The tower, in the shape of a frustrum of a cone, is 32 feet in diameter at the base and rises 93 feet above the base, which is 11 feet below the water. The focal plane is 4 feet 3 inches above the top of the parapet, making it 97 feet 3 inches above the top of the submerged rock and 86 feet 3 inches above the surface of the water. For 34 feet up the tower is solid and from them on up it is hollow. In it are five rooms, one above the other each 14 feet in diameter, with varying heights. The walls of the hollow portion are 5 feet 6 inches at the bottom, tapering to 16 inches at the spring of the cornice.
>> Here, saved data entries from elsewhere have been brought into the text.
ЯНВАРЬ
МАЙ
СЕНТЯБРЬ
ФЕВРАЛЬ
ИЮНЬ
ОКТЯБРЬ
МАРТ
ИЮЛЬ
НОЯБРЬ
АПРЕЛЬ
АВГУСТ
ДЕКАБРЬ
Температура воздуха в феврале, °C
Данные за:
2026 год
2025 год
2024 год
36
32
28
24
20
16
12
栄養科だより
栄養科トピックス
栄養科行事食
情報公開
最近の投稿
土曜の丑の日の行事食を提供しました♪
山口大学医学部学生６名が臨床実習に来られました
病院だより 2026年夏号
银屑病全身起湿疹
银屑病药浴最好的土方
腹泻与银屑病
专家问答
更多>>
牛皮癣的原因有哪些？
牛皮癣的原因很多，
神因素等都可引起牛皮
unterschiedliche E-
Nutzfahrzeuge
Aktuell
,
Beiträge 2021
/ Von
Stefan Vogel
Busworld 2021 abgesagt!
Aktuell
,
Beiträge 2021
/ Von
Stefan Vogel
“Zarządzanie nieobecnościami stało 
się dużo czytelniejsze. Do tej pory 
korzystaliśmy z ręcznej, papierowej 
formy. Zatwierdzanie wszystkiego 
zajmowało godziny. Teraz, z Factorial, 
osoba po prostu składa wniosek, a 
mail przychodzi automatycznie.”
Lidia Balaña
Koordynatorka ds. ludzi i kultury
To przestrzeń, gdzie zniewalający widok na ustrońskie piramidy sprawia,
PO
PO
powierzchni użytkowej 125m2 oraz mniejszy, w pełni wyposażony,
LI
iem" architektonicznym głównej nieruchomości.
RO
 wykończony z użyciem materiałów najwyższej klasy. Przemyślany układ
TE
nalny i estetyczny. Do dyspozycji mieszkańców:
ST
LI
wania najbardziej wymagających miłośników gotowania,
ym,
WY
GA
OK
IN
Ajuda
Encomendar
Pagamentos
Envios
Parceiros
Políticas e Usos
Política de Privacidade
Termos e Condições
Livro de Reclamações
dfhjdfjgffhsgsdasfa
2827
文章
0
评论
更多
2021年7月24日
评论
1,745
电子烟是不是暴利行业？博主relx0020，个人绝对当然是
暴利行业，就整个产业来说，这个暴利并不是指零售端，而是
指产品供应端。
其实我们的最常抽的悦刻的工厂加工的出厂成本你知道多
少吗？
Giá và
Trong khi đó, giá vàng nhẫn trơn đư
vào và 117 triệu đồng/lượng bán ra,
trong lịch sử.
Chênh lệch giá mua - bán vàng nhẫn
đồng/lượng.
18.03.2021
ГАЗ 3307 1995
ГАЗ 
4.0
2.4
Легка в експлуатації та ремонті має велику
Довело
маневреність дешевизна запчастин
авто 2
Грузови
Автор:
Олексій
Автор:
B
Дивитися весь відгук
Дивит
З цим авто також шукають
The blocks of stone below the cornice are 2 feet thick, and those of the solid portion of the tower are cut to form a lock on each other in each course, and the courses are fastened together with wrought iron bolts 2½ inches thick and 2 feet long. The tower is bolted to the foundation rock with bolts 3 feet long which enter the bed rock 21 inches, the other courses receiving the bolts for 9 inches. Each bolt is wedged at both ends, and the bolt holes, which were made with a diamond drill, after the stones were in place, are plugged with pure portland cement, now as hard as the stone itself. Hence the tower is, in effect, a monolith.

The stones were cut at the depot at Scammon’s Harbor, 16 miles away, and fitted, course by course, on a platform of masonry. The stones were so well prepared that a course could be set, drilled, and bolted in 3 days.